We had a visit last night at the treatment house, and a chance to meet T's therapist. The visit started out with a little "talk" that began "T is having some problems..." We heard about a food fight in the dining room, some talking out of turn in class, and some belligerence toward another kids. Then she said what we've heard so often from school administrators - she told him that he's on the verge of getting kicked out.
After that, she asked us to fill in some gaps in his history. Thanks to his social worker, who had to manage his intake at the treatment house for legal reasons, they have no history on him. All they know is that we've been trying to adopt him. So she asked me about his early childhood. As T and I walked her through it, she struggled to absorb the story. She kept asking about his birth mom. Finally, T said to her "I went into foster care at birth." She looked shocked. She asked if he was born drug addicted, and seemed surprised when we said yes. She asked the usual questions about childhood abuse, and the answer to every question was yes. I offered to draw her a timeline. I showed her how many placements he had, and the abuse that happened at various points along the timeline. I asked T's permission to speak freely about his history, which he granted, because he has always been frank and open about it. As the therapist listened, she teared up and could hardly talk. She told him how sorry she was with tears in her eyes. She saw what one always sees when one looks at the trajectory of T's early childhood: this is not supposed to happen.
This is the third or fourth time we've tried to get up to speed with a new therapist, only to find that they shy away from his history or have trouble absorbing the full force of its chaos and tragedy. This therapist has already diagnosed him and prescribed medicine on the basis of a few initial meetings. And yet she didn't know anything about his upbringing. She began the session by lecturing him about how he needed to try harder in the classroom, and yet she didn't know enough about his early childhood to understand why impulse control might be so challenging for him, or why it might be the case that he learned early on that negative attention is better than nothing. She let him know that he might be kicked out of the residential program, without understanding what that feels like to a kid who's lived in sixteen homes in his young life.
All this said, I like the treatment house and so does T. He is really doing the hard work there now, trying to learn to manage his behavior in the clear light of sobriety. He has good people on his side, and most important, he has other kids whom he supports and who support him in a true community. For as long as it lasts, it's a great gift and he knows it and he's making the most of it. He is open and aware in a way he's never been before.
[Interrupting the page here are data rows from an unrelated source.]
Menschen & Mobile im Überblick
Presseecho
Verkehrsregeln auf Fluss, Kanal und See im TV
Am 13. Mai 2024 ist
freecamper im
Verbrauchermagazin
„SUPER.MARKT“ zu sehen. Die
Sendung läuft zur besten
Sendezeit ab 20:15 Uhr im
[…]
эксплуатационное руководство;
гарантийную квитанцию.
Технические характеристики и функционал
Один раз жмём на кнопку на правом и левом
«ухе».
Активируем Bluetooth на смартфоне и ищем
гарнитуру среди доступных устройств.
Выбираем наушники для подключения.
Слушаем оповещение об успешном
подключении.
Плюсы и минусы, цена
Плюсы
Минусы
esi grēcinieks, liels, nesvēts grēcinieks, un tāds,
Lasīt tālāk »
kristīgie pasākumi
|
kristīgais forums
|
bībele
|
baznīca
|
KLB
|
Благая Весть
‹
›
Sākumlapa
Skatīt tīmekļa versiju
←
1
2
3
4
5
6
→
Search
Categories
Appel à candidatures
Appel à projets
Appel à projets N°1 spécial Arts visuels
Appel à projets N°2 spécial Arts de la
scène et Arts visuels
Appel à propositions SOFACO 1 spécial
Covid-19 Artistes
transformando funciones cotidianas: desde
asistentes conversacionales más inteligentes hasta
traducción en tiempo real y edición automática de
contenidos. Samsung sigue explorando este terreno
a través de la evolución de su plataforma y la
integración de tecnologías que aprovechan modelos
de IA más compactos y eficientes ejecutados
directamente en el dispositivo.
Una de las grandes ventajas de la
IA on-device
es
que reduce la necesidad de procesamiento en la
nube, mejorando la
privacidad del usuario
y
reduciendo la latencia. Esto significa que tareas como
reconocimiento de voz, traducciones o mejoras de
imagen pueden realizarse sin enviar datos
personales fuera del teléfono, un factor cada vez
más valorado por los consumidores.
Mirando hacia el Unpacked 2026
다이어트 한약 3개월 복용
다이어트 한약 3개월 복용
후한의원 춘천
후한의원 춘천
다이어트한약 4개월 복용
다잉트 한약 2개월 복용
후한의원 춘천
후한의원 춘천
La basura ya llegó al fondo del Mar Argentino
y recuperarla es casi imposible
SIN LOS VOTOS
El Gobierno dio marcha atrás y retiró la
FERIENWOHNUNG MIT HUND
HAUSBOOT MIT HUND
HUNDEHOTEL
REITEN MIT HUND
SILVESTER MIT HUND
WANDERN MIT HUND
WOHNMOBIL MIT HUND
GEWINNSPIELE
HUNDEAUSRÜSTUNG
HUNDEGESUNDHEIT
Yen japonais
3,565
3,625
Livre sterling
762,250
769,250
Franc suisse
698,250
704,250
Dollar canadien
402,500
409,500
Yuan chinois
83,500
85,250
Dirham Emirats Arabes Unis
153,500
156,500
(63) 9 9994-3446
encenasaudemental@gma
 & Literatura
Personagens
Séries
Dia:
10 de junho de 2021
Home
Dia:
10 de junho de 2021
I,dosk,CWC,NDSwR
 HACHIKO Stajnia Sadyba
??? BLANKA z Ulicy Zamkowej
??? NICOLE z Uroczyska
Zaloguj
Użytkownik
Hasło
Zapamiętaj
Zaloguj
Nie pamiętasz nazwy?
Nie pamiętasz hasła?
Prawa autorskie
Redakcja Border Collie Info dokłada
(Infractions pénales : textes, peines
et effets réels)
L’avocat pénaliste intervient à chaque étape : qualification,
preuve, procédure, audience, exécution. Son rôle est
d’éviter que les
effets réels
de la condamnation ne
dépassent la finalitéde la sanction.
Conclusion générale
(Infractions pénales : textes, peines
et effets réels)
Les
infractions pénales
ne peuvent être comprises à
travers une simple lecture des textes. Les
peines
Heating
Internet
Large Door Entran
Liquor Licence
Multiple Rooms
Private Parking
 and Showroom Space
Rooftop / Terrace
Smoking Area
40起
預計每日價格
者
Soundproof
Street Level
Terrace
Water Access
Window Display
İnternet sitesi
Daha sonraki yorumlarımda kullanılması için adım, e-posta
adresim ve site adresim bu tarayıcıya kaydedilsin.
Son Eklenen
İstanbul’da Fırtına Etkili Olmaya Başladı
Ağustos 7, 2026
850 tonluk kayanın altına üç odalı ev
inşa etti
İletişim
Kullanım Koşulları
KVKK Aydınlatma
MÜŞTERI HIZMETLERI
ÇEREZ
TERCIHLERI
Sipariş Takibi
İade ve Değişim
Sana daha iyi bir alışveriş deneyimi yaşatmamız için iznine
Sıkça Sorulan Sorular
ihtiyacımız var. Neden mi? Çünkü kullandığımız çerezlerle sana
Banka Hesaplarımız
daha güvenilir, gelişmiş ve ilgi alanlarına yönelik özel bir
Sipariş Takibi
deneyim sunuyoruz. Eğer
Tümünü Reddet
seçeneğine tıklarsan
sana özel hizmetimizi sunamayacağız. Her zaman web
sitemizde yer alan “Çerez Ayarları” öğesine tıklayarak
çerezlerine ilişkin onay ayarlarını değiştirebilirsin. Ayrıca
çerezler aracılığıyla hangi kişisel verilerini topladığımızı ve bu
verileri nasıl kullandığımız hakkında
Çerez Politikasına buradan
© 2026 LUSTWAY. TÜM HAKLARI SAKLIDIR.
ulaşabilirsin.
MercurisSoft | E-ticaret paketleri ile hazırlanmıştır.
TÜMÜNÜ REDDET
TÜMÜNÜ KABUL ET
But a part of me has sort of given up on therapy. I don't know why it is so hard to find a therapist who can be as frank and as open as he is about his abuse history. Until we do, he has other supports and he has formidable internal resources and he may just get what he needs through methods other than therapy. I used to put a lot of faith in therapy, but I don't anymore. Behavioral coaching, support groups, strong friendships, and connection to us have an obvious healing power. Therapy, so far, not so much. I am sure there are very able, knowledgeable therapists out there, but in my experience they're exceedingly hard to find and few programs are equipped for a child of his age and background. I've come to look at therapy as one method among many for healing, and, in the absence of a highly skilled and experienced practitioner, often not the best or most accessible.